The Grapevine

Mind Games: The Psychology of Retail for Wine Shops

June 9th, 2015

You know the biggest consumer brands in the world don’t leave much to chance. They have the resources to test the effects of everything from the music playing in their chain stores and restaurants to the width of their aisles. We can borrow from their findings. [level-members]

Here are some tips we can take from restaurants and other large consumer retailers to help increase our bottom lines.

Wines Won’t Sell Themselves
Sure, great labels and names can help, particularly at the lower prices, so including some upright bottles in your displays makes sense, but be sure to include “staff picks” or similar shelf cards to say more about select wines. Descriptive language will make these wines more appealing and help get your customers emotionally invested.

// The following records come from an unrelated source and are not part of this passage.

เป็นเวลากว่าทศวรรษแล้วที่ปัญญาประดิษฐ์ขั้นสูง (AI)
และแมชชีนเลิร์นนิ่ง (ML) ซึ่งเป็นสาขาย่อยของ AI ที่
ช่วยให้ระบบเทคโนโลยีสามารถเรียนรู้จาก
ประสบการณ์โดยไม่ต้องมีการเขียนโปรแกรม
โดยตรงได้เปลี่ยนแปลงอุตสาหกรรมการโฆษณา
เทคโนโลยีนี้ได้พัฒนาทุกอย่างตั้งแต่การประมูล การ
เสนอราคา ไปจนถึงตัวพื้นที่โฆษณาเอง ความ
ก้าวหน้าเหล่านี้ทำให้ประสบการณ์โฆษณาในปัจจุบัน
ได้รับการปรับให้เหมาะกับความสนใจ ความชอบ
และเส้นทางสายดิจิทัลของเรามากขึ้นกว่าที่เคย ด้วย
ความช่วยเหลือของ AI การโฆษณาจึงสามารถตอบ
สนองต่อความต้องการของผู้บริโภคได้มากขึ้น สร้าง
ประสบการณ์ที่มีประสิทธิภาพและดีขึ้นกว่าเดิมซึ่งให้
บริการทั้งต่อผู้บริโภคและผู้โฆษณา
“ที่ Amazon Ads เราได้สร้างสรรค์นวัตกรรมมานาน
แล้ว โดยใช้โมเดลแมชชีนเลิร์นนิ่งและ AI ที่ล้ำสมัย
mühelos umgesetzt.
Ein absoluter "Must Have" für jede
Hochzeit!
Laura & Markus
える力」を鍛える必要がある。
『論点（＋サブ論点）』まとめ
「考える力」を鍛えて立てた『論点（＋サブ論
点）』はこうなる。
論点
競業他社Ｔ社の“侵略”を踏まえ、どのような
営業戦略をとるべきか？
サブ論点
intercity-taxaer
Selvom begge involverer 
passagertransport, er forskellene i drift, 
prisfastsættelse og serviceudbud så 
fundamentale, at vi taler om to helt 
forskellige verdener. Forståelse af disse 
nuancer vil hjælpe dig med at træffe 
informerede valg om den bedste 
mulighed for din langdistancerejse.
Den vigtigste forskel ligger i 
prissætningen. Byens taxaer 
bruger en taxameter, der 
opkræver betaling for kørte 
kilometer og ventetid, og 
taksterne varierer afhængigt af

Personalizing these descriptions – Andrew’s Favorites, Laura’s Recommendations – is another way to create that connection.

Pricing Properly
There is some evidence that consumers view products with prices ending in .99 as being good values but not good quality. You may want to consider prices ending in .95 for your less expensive goods and deal only in round numbers for higher-priced items.

A Picture is Worth a Thousand Words
Images sell, so perhaps a great image of, say, the French countryside next to a new wine you’re featuring from the Loire is in order. Or a photo of a juicy steak dinner to pair with the California Cabernets …

Less is More
“Analysis paralysis” is a thing. Give most people too many choices and they shut down, opting not to make a choice at all. So help them along with suggestions of mixed cases – a summer sampler, perhaps, or a trip through Italian wine regions, or a Friday Night Sampler which could be 3 pairs of wines to taste, 2 at a time, over the next three Friday nights with pizza, burgers on the grill and a summer salad. Make it easy for them to decide by deciding for them.

More is More
Don’t be afraid to showcase wines that are more expensive than your usual clientele seems to like. It may attract a new clientele. More importantly, it can make the wines they’re really interested in seem like bargains in comparison.

It can be hard to measure the results of efforts like these – we typically have smaller sample sizes to work with than large chain stores and restaurants – but if you pay attention to rolling these out consistently, you should be able to tell pretty quickly what works with your particular audience.